[Stored data entries]

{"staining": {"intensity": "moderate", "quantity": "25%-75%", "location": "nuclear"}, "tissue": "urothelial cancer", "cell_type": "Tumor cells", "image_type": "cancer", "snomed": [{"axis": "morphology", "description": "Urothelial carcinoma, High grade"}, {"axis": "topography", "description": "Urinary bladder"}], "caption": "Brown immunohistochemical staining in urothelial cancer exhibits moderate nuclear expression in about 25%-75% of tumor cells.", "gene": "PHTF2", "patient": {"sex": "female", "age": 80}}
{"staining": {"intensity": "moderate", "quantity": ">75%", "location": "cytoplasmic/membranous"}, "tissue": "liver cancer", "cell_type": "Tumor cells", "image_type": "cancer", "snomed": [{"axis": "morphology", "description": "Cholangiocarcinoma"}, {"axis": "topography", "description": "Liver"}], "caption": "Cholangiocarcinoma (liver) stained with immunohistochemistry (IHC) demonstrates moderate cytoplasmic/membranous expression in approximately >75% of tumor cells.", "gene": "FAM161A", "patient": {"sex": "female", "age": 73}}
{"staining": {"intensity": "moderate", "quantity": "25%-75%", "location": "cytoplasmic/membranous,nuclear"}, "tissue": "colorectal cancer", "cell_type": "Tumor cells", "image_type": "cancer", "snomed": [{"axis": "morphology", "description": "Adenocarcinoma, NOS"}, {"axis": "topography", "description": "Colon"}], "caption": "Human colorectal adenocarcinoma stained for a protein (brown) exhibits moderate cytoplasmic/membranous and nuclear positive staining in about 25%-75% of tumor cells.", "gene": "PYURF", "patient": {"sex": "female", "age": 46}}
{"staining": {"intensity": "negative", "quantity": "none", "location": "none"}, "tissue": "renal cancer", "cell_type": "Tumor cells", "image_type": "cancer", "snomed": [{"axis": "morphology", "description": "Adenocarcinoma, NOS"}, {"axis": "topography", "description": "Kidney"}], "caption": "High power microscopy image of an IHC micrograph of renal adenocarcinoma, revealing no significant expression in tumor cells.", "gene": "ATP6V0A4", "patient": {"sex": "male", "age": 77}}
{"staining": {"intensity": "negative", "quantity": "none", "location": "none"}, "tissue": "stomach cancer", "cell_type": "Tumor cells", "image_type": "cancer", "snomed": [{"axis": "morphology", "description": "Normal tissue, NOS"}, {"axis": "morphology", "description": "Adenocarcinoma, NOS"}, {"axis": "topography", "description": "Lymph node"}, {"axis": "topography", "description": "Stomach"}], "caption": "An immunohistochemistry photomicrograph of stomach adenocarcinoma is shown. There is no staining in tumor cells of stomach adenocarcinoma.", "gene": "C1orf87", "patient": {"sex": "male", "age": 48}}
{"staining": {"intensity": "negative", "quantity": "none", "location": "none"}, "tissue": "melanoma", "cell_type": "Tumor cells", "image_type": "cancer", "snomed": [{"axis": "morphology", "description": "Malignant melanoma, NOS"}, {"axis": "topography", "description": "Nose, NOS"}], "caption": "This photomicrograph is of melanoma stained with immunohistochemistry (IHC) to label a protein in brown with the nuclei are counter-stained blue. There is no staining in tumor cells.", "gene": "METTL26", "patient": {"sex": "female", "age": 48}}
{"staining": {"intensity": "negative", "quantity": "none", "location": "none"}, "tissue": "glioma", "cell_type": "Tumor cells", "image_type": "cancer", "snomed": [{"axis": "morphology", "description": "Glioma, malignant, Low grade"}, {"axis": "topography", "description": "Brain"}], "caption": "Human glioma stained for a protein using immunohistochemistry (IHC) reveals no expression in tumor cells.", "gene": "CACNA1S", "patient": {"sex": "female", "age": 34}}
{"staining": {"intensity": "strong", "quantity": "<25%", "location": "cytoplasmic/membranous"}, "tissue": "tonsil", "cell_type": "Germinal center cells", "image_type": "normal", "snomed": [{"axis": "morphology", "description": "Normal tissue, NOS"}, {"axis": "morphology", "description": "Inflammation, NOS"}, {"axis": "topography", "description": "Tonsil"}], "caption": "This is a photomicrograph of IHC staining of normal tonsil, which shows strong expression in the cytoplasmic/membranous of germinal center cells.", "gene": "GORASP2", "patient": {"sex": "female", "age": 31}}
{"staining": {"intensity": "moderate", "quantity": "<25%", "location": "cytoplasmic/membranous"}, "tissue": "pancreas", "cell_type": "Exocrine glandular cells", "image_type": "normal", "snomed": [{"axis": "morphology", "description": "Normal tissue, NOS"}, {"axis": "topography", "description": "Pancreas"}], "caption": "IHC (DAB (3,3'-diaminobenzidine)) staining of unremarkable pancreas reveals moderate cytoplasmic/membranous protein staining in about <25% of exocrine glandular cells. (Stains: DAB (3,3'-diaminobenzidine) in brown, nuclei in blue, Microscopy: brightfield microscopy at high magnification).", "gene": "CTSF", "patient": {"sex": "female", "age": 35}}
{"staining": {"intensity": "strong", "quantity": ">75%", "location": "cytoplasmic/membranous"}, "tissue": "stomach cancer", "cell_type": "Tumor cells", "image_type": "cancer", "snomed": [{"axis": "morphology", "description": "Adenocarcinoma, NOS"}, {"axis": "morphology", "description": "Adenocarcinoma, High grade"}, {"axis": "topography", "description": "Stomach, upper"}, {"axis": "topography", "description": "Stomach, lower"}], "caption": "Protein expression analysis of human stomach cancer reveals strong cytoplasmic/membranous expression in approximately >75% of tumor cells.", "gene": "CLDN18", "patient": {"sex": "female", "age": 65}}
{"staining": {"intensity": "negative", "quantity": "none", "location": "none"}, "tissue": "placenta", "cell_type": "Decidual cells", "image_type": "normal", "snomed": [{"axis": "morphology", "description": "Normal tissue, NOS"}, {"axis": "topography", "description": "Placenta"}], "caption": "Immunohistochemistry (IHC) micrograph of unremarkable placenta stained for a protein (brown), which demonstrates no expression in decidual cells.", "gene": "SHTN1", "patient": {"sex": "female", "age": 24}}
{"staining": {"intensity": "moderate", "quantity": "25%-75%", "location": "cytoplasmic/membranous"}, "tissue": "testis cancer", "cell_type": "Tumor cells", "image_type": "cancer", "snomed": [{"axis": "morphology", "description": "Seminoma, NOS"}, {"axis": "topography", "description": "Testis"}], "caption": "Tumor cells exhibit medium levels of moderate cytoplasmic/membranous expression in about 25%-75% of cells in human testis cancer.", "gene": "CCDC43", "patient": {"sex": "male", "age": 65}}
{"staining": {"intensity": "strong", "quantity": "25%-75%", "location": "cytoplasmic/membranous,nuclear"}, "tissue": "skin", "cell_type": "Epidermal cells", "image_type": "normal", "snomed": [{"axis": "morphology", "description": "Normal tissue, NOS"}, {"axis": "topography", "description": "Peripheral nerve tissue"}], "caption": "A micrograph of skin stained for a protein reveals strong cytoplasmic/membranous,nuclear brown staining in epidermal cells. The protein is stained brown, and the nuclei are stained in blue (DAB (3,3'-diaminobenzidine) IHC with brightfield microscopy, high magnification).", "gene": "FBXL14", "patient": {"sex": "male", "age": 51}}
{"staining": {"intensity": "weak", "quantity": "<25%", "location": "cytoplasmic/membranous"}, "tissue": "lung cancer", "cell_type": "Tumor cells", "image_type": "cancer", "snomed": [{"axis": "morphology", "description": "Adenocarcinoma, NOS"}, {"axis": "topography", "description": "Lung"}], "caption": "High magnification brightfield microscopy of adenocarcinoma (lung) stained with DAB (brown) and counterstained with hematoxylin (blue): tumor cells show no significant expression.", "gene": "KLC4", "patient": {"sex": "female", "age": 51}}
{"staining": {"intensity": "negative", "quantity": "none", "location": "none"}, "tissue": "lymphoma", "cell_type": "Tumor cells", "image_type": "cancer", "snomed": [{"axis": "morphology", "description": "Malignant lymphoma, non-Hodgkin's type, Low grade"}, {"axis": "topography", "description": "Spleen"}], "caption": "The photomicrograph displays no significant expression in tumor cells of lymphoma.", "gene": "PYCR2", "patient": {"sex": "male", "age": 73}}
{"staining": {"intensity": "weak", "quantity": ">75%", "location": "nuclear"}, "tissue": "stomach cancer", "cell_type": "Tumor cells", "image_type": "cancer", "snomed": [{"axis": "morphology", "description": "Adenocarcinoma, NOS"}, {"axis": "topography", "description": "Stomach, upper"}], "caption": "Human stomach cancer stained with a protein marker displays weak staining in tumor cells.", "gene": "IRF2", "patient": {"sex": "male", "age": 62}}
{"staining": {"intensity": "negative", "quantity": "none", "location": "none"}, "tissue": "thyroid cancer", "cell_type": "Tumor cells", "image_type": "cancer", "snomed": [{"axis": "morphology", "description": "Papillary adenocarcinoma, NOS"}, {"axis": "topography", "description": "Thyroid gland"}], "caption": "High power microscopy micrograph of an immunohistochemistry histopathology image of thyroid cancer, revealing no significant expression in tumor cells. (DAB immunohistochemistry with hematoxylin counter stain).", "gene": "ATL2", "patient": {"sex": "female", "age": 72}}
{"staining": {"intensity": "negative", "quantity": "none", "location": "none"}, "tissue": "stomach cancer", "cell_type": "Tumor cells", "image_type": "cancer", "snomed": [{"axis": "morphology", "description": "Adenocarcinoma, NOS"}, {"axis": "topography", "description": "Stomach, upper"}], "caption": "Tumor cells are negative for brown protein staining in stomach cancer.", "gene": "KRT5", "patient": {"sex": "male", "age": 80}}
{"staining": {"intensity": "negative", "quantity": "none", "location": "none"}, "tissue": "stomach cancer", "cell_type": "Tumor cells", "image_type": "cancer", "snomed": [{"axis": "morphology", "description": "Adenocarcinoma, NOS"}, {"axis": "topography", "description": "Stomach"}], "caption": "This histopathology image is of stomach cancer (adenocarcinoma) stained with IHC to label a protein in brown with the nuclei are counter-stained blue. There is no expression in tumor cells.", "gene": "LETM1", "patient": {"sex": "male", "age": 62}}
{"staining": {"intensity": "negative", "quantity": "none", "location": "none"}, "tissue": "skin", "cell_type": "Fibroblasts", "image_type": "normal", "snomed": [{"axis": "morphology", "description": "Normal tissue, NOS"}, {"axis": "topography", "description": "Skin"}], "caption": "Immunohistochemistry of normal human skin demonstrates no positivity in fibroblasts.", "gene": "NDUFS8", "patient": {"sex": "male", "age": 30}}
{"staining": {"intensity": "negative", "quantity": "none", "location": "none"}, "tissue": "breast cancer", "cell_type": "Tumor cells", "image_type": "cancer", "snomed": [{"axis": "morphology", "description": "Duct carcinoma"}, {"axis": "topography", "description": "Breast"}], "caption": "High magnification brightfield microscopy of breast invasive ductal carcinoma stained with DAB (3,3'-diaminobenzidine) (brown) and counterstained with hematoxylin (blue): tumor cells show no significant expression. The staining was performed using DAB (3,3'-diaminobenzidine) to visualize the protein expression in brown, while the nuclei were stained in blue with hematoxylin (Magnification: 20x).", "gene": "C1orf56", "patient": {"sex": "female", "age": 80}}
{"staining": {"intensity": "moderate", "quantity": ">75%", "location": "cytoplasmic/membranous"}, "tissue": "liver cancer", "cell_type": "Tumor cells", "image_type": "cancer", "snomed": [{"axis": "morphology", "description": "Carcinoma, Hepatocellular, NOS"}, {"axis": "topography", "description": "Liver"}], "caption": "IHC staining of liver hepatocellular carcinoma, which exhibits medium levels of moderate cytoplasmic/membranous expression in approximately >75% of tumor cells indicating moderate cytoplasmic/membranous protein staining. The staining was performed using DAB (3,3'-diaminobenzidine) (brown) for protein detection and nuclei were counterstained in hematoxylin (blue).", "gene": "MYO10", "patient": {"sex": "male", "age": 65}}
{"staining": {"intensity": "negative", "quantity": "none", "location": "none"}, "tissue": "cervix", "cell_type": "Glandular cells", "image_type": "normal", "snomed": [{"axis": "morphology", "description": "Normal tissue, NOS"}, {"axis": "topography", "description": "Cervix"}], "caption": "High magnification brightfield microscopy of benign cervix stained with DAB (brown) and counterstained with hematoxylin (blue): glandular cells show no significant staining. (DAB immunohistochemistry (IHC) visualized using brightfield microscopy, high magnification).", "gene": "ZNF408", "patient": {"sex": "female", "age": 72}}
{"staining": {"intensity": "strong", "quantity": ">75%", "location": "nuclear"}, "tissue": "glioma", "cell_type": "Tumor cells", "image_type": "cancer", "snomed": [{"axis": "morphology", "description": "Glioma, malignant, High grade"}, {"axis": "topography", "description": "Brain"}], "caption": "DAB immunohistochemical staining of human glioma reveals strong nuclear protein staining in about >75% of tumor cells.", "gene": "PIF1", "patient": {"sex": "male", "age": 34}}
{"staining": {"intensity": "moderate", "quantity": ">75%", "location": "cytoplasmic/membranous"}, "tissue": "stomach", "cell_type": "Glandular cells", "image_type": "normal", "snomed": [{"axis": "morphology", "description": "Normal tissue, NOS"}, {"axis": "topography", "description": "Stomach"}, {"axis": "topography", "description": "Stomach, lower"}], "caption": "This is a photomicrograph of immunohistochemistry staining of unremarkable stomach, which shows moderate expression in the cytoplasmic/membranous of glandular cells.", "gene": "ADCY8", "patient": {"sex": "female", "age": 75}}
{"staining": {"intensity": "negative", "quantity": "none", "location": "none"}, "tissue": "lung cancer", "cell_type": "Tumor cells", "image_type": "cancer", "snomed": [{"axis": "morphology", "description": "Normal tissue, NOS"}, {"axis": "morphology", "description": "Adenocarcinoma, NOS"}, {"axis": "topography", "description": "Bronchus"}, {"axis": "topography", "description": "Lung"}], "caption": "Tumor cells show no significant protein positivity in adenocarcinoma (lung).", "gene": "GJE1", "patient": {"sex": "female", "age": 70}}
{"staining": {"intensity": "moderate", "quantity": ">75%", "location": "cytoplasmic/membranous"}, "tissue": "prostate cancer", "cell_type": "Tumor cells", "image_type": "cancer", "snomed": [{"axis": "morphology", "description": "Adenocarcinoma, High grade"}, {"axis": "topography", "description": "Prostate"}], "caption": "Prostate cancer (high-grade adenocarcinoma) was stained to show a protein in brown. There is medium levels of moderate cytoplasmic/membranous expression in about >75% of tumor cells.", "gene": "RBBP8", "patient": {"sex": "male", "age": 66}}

## Requirement:
Beginning at the first line of the records, give again each line exactly as written, ending with the line that contains "colorectal adenocarcinoma stained".

## Response:
{"staining": {"intensity": "moderate", "quantity": "25%-75%", "location": "nuclear"}, "tissue": "urothelial cancer", "cell_type": "Tumor cells", "image_type": "cancer", "snomed": [{"axis": "morphology", "description": "Urothelial carcinoma, High grade"}, {"axis": "topography", "description": "Urinary bladder"}], "caption": "Brown immunohistochemical staining in urothelial cancer exhibits moderate nuclear expression in about 25%-75% of tumor cells.", "gene": "PHTF2", "patient": {"sex": "female", "age": 80}}
{"staining": {"intensity": "moderate", "quantity": ">75%", "location": "cytoplasmic/membranous"}, "tissue": "liver cancer", "cell_type": "Tumor cells", "image_type": "cancer", "snomed": [{"axis": "morphology", "description": "Cholangiocarcinoma"}, {"axis": "topography", "description": "Liver"}], "caption": "Cholangiocarcinoma (liver) stained with immunohistochemistry (IHC) demonstrates moderate cytoplasmic/membranous expression in approximately >75% of tumor cells.", "gene": "FAM161A", "patient": {"sex": "female", "age": 73}}
{"staining": {"intensity": "moderate", "quantity": "25%-75%", "location": "cytoplasmic/membranous,nuclear"}, "tissue": "colorectal cancer", "cell_type": "Tumor cells", "image_type": "cancer", "snomed": [{"axis": "morphology", "description": "Adenocarcinoma, NOS"}, {"axis": "topography", "description": "Colon"}], "caption": "Human colorectal adenocarcinoma stained for a protein (brown) exhibits moderate cytoplasmic/membranous and nuclear positive staining in about 25%-75% of tumor cells.", "gene": "PYURF", "patient": {"sex": "female", "age": 46}}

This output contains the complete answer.